Gio paga al taxista; es evidente que hoy está en racha de invitar. Bajamos, cogemos las maletas y nos ponemos en el borde de la carretera, justo delante de la iglesia que nos ha indicado Elena.

—Oye, ¿estamos seguros de que nos ha traído a la iglesia adecuada? —pregunto observando los muros del edificio.

—Solo nos faltaría que se hubiera equivocado de santo… Imagínate qué divertido si estamos en otra iglesia y esperamos aquí para nada.

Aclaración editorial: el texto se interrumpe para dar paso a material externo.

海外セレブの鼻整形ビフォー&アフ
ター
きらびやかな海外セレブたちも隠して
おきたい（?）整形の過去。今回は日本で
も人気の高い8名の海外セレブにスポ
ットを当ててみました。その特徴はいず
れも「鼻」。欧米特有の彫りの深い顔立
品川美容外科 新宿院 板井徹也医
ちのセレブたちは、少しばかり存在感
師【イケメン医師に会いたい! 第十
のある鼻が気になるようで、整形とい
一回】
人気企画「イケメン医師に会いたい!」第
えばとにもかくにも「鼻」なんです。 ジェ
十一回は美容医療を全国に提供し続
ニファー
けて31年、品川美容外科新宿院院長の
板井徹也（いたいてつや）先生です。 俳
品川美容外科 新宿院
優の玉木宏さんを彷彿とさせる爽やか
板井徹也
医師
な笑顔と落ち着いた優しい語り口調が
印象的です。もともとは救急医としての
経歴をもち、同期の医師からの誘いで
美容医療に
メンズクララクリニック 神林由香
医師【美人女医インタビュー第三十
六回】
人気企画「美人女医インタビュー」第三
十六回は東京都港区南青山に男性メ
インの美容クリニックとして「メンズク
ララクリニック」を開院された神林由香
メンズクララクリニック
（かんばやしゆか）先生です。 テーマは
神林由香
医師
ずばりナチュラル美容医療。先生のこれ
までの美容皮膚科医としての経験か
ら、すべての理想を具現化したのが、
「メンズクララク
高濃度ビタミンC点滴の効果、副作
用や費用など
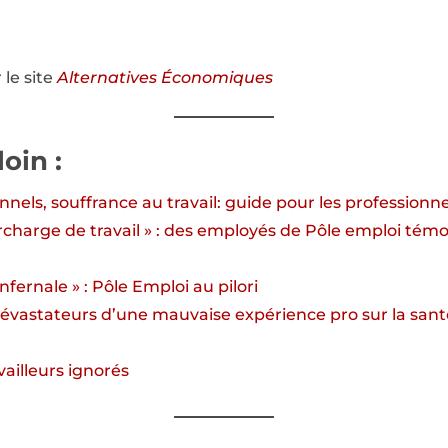
r le site
Alternatives Économiques
loin :
nnels, souffrance au travail: guide pour les professionne
rcharge de travail » : des employés de Pôle emploi tém
fernale » : Pôle Emploi au pilori
dévastateurs d’une mauvaise expérience pro sur la sa
ailleurs ignorés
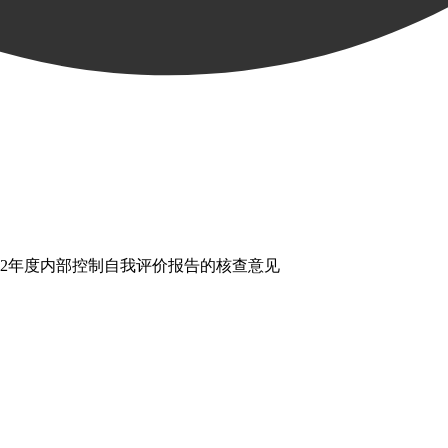
22年度内部控制自我评价报告的核查意见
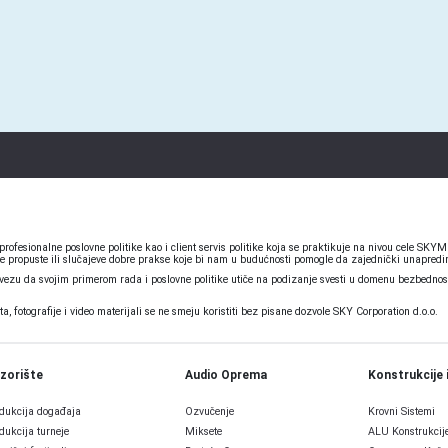
ofesionalne poslovne politike kao i client servis politike koja se praktikuje na nivou cele S
e propuste ili slučajeve dobre prakse koje bi nam u budućnosti pomogle da zajednički unapredim
u da svojim primerom rada i poslovne politike utiče na podizanje svesti u domenu bezbednosti
 fotografije i video materijali se ne smeju koristiti bez pisane dozvole SKY Corporation d.o.o.
zorište
Audio Oprema
Konstrukcije 
dukcija događaja
Ozvučenje
Krovni Sistemi
dukcija turneje
Miksete
ALU Konstrukcij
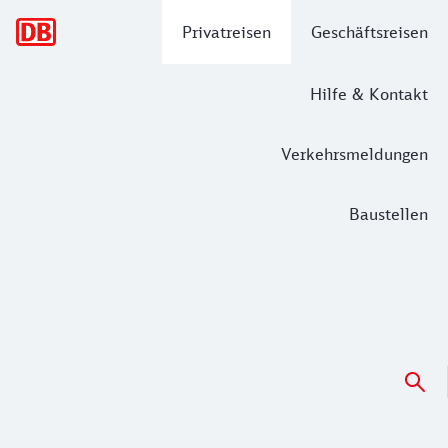
Hauptnavigation
Privatreisen
Geschäftsreisen
Hilfe & Kontakt
Verkehrsmeldungen
Baustellen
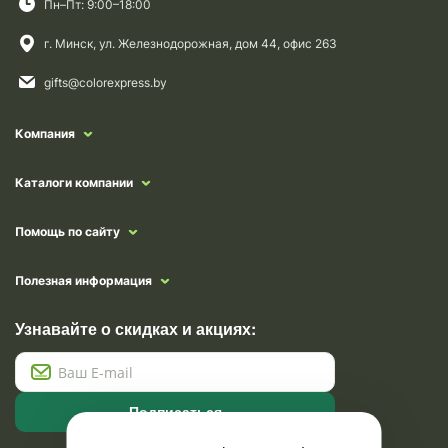
Пн–Пт: 9:00–18:00
г. Минск, ул. Железнодорожная, дом 44, офис 263
gifts@colorexpress.by
Компания
Каталоги компании
Помощь по сайту
Полезная информация
Узнавайте о скидках и акциях:
Подписаться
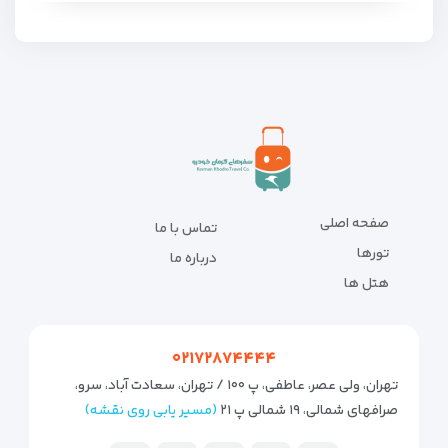
صفحه اصلی
تماس با ما
تورها
درباره ما
هتل ها
۰۲۱۷۲۸۷۴۴۴۴
تهران، ولی عصر، عاطفی، پ ۱۰۰ / تهران، سعادت آباد، سرو،
صرافهای شمالی، ۱۹ شمالی پ ۲۱
(مسیر یابی روی نقشه)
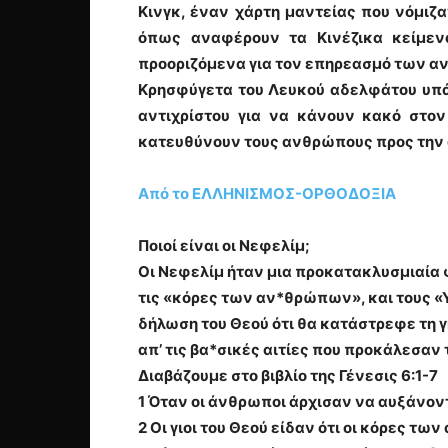
Κινγκ, έναν χάρτη μαντείας που νόμιζα
όπως αναφέρουν τα Κινέζικα κείμενα
προοριζόμενα για τον επηρεασμό των 
Κρησφύγετα του Λευκού αδελφάτου υπάρ
αντιχρίστου για να κάνουν κακό στον
κατευθύνουν τους ανθρώπους προς την
Από το ΕΛΛΗΝΙΣΜΟΣ-ΟΡΘΟΔΟΞΙΑ
Ποιοί είναι οι Νεφελίμ;
Οι Νεφελίμ ήταν μια προκατακλυσμιαία φ
τις «κόρες των αν*θρώπων», και τους «Υ
δήλωση του Θεού ότι θα κατάστρεφε τη γ
απ’ τις βα*σικές αιτίες που προκάλεσαν
Διαβάζουμε στο βιβλίο της Γένεσις 6:1-7
1 Όταν οι άνθρωποι άρχισαν να αυξάνοντ
2 Οι γιοι του Θεού είδαν ότι οι κόρες 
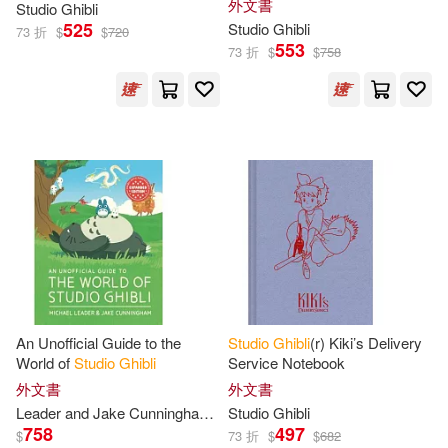
外文書
Studio
Ghibli
Sketchbook
525
Studio
Ghibli
73 折
$
$
720
553
73 折
$
$
758
An Unofficial Guide to the
Studio
Ghibli
(r) Kiki’s Delivery
World of
Studio
Ghibli
Service Notebook
外文書
外文書
Leader and Jake Cunningham
Michael
Studio
Ghibli
758
497
$
73 折
$
$
682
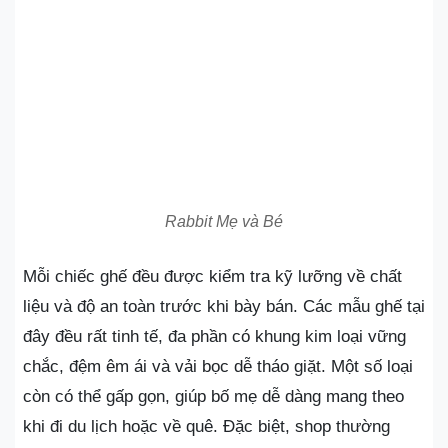
Rabbit Mẹ và Bé
Mỗi chiếc ghế đều được kiểm tra kỹ lưỡng về chất
liệu và độ an toàn trước khi bày bán. Các mẫu ghế tại
đây đều rất tinh tế, đa phần có khung kim loại vững
chắc, đệm êm ái và vải bọc dễ tháo giặt. Một số loại
còn có thể gấp gọn, giúp bố mẹ dễ dàng mang theo
khi đi du lịch hoặc về quê. Đặc biệt, shop thường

—¡Uy, sí, no veas qué divertido!…

«A veces Gio tiene un sentido del humor bastante extraño», pienso mientras él saca de la bolsa el trozo de cartón doblado por la mitad y me lo pasa. Lo abro, lo cojo con las dos manos y reviso el texto.

—Se lee bien, ¿no? —pregunto.

—¡Seguro! Vejer de la Frontera. Clarísimo.

—Ahora solo tienes que hacer la señal de autoestop y enseñar la pierna, como en las películas.

—¡Sí, pero conmigo seguro que nos paran Tomás y Venanzio! —protesta él empezando a carcajearse.

Y justo en ese momento, mientras estamos allí discutiendo, un coche se nos acerca de verdad. Es un Ford negro con una pareja dentro. El señor baja la ventanilla y se asoma sonriendo, habla en un español que más deprisa imposible. Creo que dice algo como «nosotros también vamos a Vejer en nuestro treinta aniversario», imagino que de boda, y tal vez, teniendo en cuenta que señala el cartel, quiere llevarnos. Se dan cuenta de que no hemos entendido nada.

—Subid, que os llevamos.

—No, no, gracias… —contestamos a coro mi amigo y yo, controlando con el rabillo del ojo el final de la calle. Pero no pasa nadie, está desierta a esa hora.

Doblo enseguida el cartel e intento justificarme de alguna manera.

—Estamos scherzando… —le digo al hombre.

Él se encoge de hombros, sube la ventanilla y arranca mientras habla con su mujer. Seguramente le estará diciendo que somos dos idiotas por hacer estas bromas.

Luego, de repente, las vemos doblar la esquina. Ahí está el coche, Elena conduce y María está a su lado… Parecen charlar divertidas y, cuando nos ven, Elena finge que no nos conoce.

—Oye, ésos también van a Vejer de la Frontera…

Saltamos como gilipollas mostrando el cartel varias veces.

—¿Qué te parece, María? ¿Los cogemos? Parecen buenos chicos.

María sonríe:

—Los conozco muy bien, son muy monos.